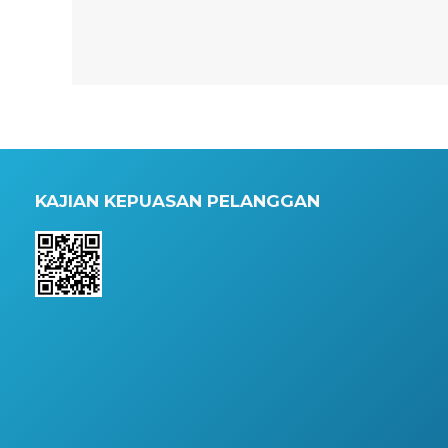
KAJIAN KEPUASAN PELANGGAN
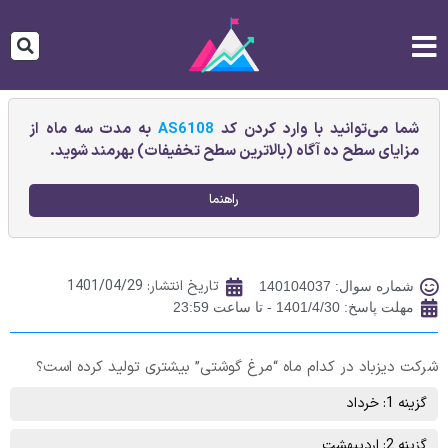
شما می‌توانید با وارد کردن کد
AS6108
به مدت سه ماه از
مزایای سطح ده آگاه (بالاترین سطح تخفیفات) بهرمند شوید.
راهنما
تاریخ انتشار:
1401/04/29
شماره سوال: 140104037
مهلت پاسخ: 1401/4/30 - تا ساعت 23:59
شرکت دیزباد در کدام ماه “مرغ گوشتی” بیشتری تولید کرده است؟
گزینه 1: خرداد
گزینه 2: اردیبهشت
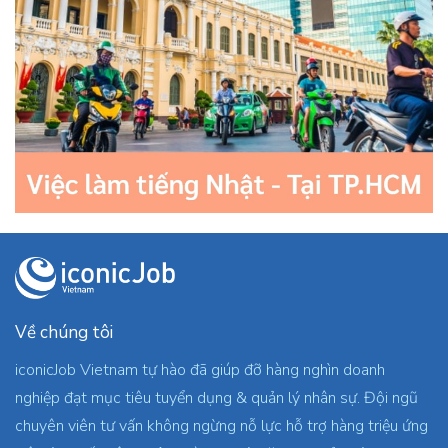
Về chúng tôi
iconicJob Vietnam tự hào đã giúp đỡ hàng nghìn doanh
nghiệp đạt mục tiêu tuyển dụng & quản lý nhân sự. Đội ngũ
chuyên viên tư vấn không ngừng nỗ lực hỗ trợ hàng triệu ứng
◇ ◇ ◇
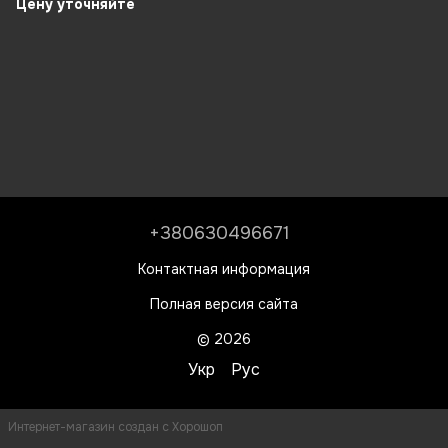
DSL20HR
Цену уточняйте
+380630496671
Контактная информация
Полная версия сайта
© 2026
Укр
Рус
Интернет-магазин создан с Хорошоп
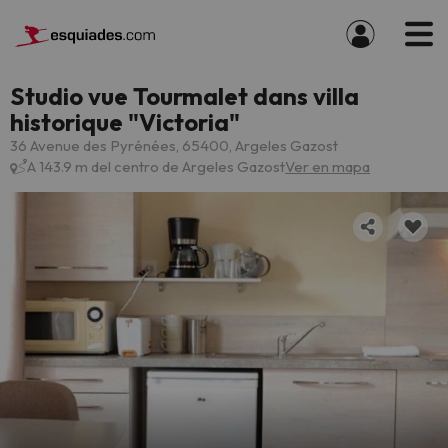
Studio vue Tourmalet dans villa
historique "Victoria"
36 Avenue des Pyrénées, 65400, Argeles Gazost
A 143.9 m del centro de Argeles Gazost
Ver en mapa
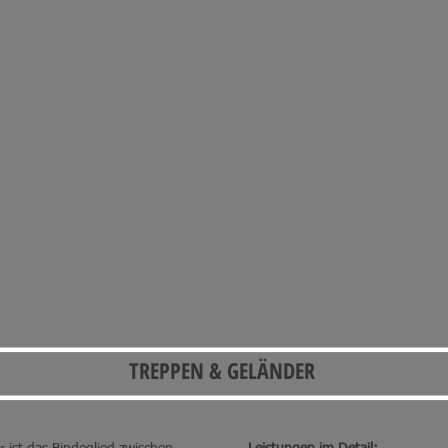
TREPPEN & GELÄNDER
◇ ◇ ◇
### ACTIVITY
Please print the lines starting at the one containing "KAJIAN KEPUASAN PELANGGAN" and ending at the one containing "گزینه 2: اردیبهشت", leaving the pictures out of your answer.

### REPLY
KAJIAN KEPUASAN PELANGGAN
شما می‌توانید با وارد کردن کد
AS6108
به مدت سه ماه از
مزایای سطح ده آگاه (بالاترین سطح تخفیفات) بهرمند شوید.
راهنما
تاریخ انتشار:
1401/04/29
شماره سوال: 140104037
مهلت پاسخ: 1401/4/30 - تا ساعت 23:59
شرکت دیزباد در کدام ماه “مرغ گوشتی” بیشتری تولید کرده است؟
گزینه 1: خرداد
گزینه 2: اردیبهشت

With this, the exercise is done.